研究課題/領域番号 |
21K17751
|
研究種目 |
若手研究
|
配分区分 | 基金 |
審査区分 |
小区分60090:高性能計算関連
|
研究機関 | 国立研究開発法人産業技術総合研究所 |
研究代表者 |
Nguyen Truong 国立研究開発法人産業技術総合研究所, 情報・人間工学領域, 研究員 (60835346)
|
研究期間 (年度) |
2021-04-01 – 2024-03-31
|
研究課題ステータス |
交付 (2022年度)
|
配分額 *注記 |
4,680千円 (直接経費: 3,600千円、間接経費: 1,080千円)
2023年度: 1,430千円 (直接経費: 1,100千円、間接経費: 330千円)
2022年度: 1,820千円 (直接経費: 1,400千円、間接経費: 420千円)
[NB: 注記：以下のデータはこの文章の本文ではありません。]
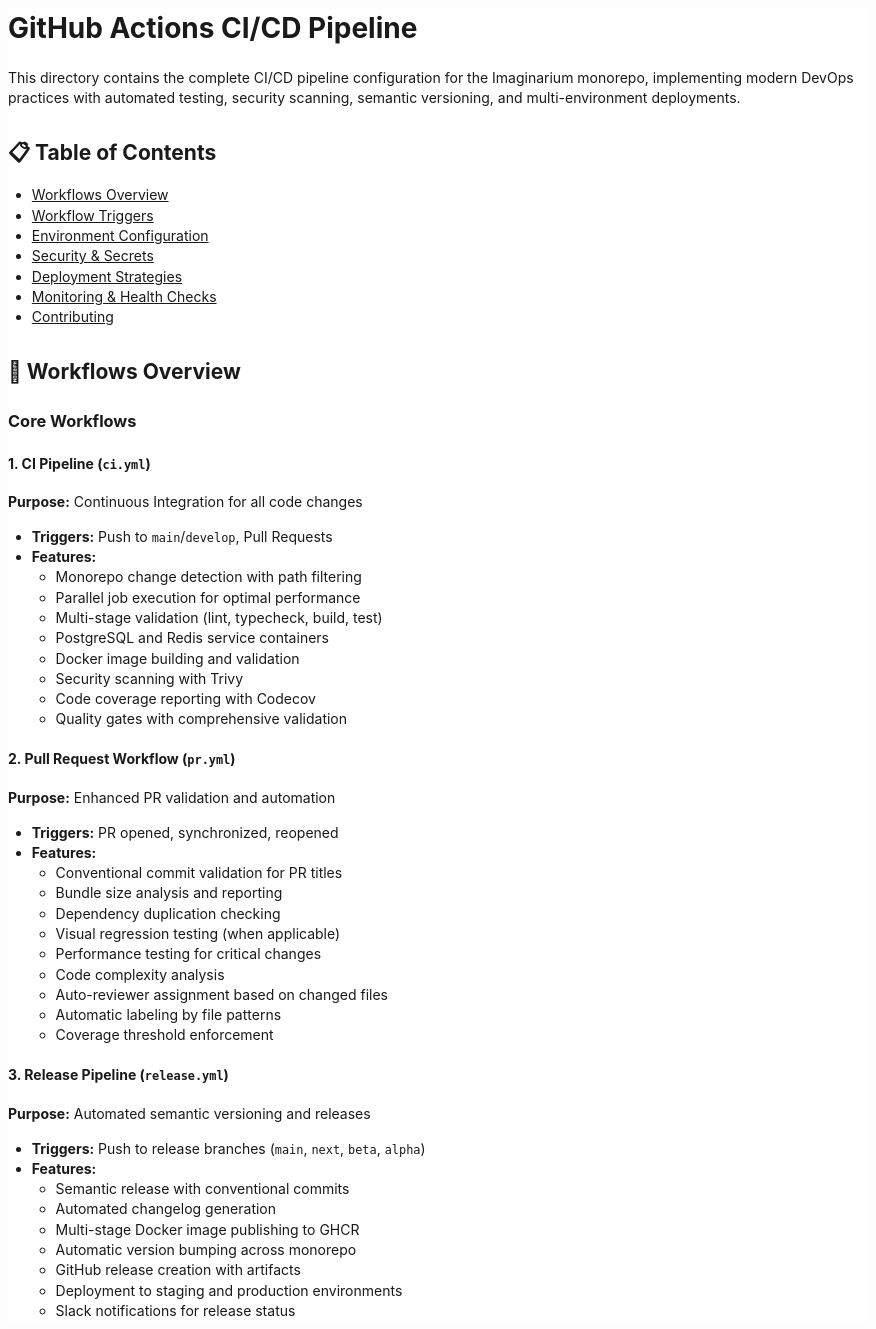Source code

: # GitHub Actions CI/CD Pipeline

This directory contains the complete CI/CD pipeline configuration for the Imaginarium monorepo, implementing modern DevOps practices with automated testing, security scanning, semantic versioning, and multi-environment deployments.

## 📋 Table of Contents

- [Workflows Overview](#workflows-overview)
- [Workflow Triggers](#workflow-triggers)
- [Environment Configuration](#environment-configuration)
- [Security & Secrets](#security--secrets)
- [Deployment Strategies](#deployment-strategies)
- [Monitoring & Health Checks](#monitoring--health-checks)
- [Contributing](#contributing)

## 🔄 Workflows Overview

### Core Workflows

#### 1. **CI Pipeline** (`ci.yml`)
**Purpose:** Continuous Integration for all code changes
- **Triggers:** Push to `main`/`develop`, Pull Requests
- **Features:**
  - Monorepo change detection with path filtering
  - Parallel job execution for optimal performance
  - Multi-stage validation (lint, typecheck, build, test)
  - PostgreSQL and Redis service containers
  - Docker image building and validation
  - Security scanning with Trivy
  - Code coverage reporting with Codecov
  - Quality gates with comprehensive validation

#### 2. **Pull Request Workflow** (`pr.yml`)
**Purpose:** Enhanced PR validation and automation
- **Triggers:** PR opened, synchronized, reopened
- **Features:**
  - Conventional commit validation for PR titles
  - Bundle size analysis and reporting
  - Dependency duplication checking
  - Visual regression testing (when applicable)
  - Performance testing for critical changes
  - Code complexity analysis
  - Auto-reviewer assignment based on changed files
  - Automatic labeling by file patterns
  - Coverage threshold enforcement

#### 3. **Release Pipeline** (`release.yml`)
**Purpose:** Automated semantic versioning and releases
- **Triggers:** Push to release branches (`main`, `next`, `beta`, `alpha`)
- **Features:**
  - Semantic release with conventional commits
  - Automated changelog generation
  - Multi-stage Docker image publishing to GHCR
  - Automatic version bumping across monorepo
  - GitHub release creation with artifacts
  - Deployment to staging and production environments
  - Slack notifications for release status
2021年度: 1,430千円 (直接経費: 1,100千円、間接経費: 330千円)
|
キーワード | Deep Learning / Large Scale / Distributed Computing / Non-IID / Large-scale / Distributed computing / Hybrid parallelism |
研究開始時の研究の概要 |
This proposal try to find techniques that help to speed-up the training/inference process of Distributed Deep Learning. The proposed research project includes several research topics: (1) Hybrid-parallelism design:(1.1) Study the limitation of different parallelism strategies and (1.2) find novel fine-grained hybrid parallelism strategies for each type of specific applications (2) Method to reduce communication time via (2.1) optimizing the communication mechanism for each type of network architecture in supercomputers and (2.2)study the method to reduce network contention.
|
研究実績の概要 |
This year, we develop new methods to reduce the computing time by eliminating non-important samples during the training process (submitted to ICML2023). Through our previous work (IPDPS2022), we found that local shuffling could not achieve good accuracy in large-scale training due to non-iid data and overfitting issues. We deal with non-iid by assigning the impact factor for the models from different workers dynamically and use knowledge distillation for dealing with overfitting. The work is the Best Paper Award Finalist in CCGRID2023. We study the method to reduce the communication time by a co-design of collective communication algorithm and the intra-node network architecture (a Q1-journal JPDC is accepted) and the inter-node network architecture (poster at HPCA-Asia2023).
|
現在までの達成度 (区分) |
現在までの達成度 (区分)
1: 当初の計画以上に進展している
理由
We enlarge our international collaborative research with Telecom SudParis France, Hanoi University of Science and Technology (HUST) Vietnam, and VinUni-Illinois Smart Health Center VinUniversity Vietnam. The CCGRID2023 paper (PI is the corresponding author) is selected as one of the best paper award finalist papers (top 4 over 58 accepted papers, over 275 submitted papers). In the ICML2023 paper, empirical results on various large-scale datasets and models used directly in image classification and segmentation show that while the with-replacement importance sampling algorithm performs poorly on large datasets, our method can reduce total training time by up to 22% impacting accuracy only by 0.4% compared to the baseline.
|
今後の研究の推進方策 |
We continue to investigate (1) the extension of work on I/O to reduce the overhead of partial local shuffling at scale, and (2) the extension of the methods to reduce the computing time by eliminating non-important samples during the training process. We also study (3) the method to reduce communication time by applying the overlapping of communication and computation.
|